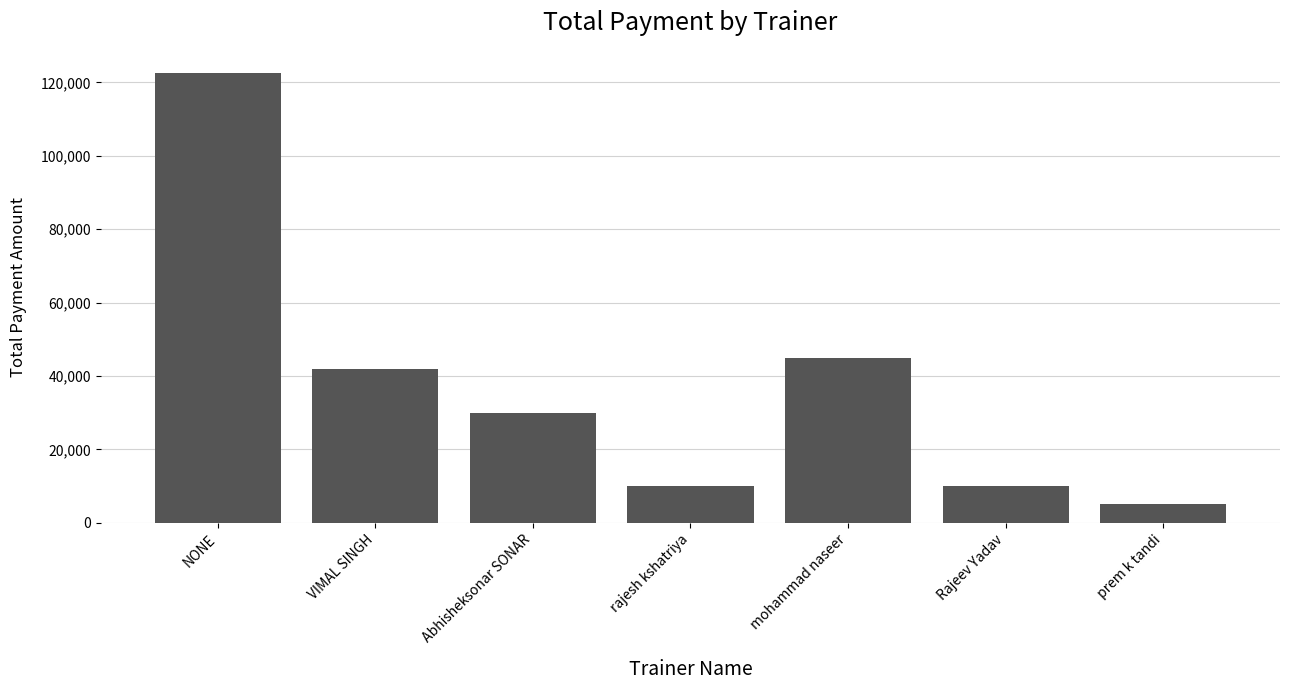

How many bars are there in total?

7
★ ★ ★ ★
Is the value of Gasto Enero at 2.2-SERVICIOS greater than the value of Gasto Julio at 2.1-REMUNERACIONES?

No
★ ★ ★ ★
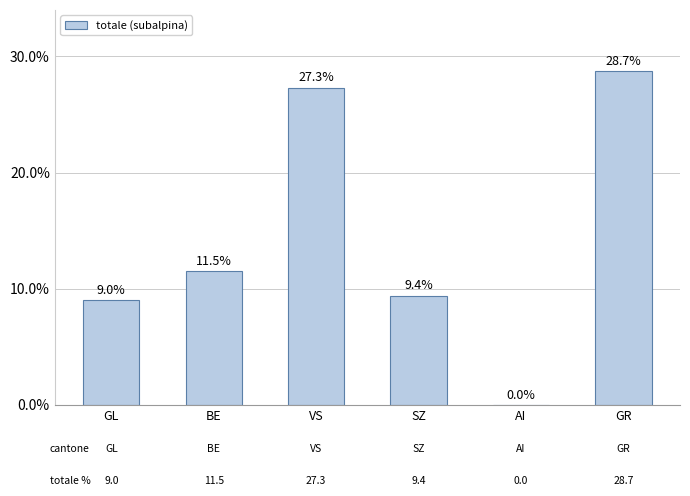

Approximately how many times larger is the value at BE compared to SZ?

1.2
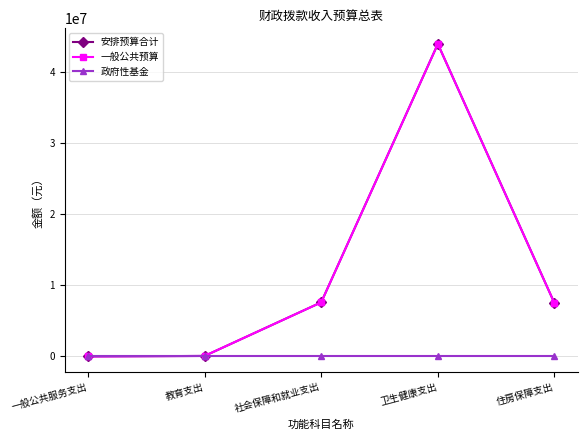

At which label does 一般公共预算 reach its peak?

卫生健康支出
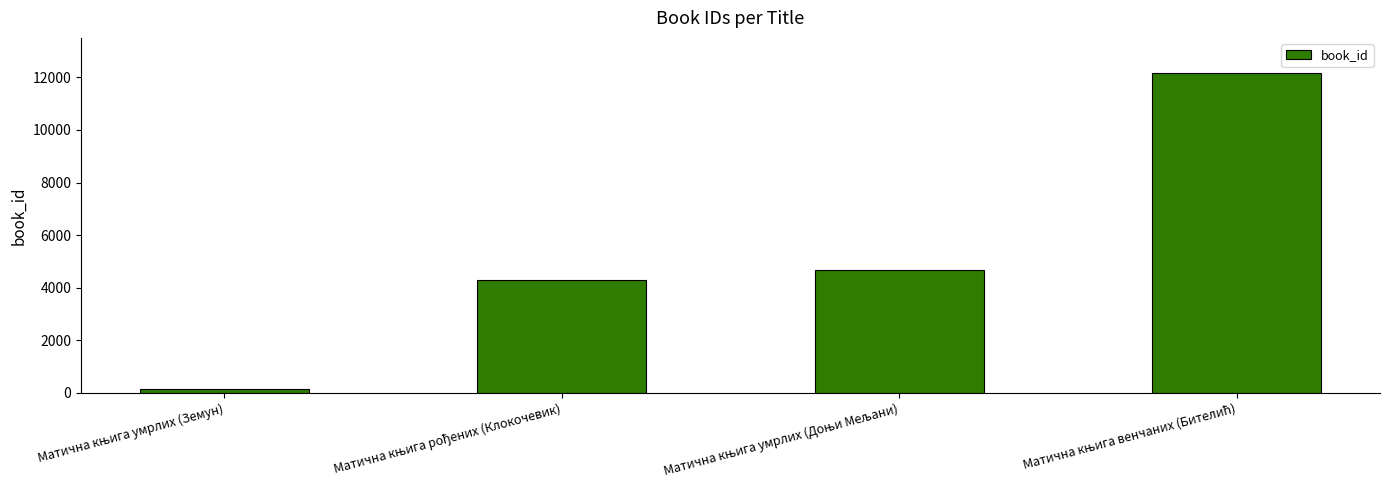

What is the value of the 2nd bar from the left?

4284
★ ★ ★ ★
### Task to carry out
Pick out each line in the records above that contains the word "many", and copy those lines.

### Finished task
How many bars are there in total?
Approximately how many times larger is the value at BE compared to SZ?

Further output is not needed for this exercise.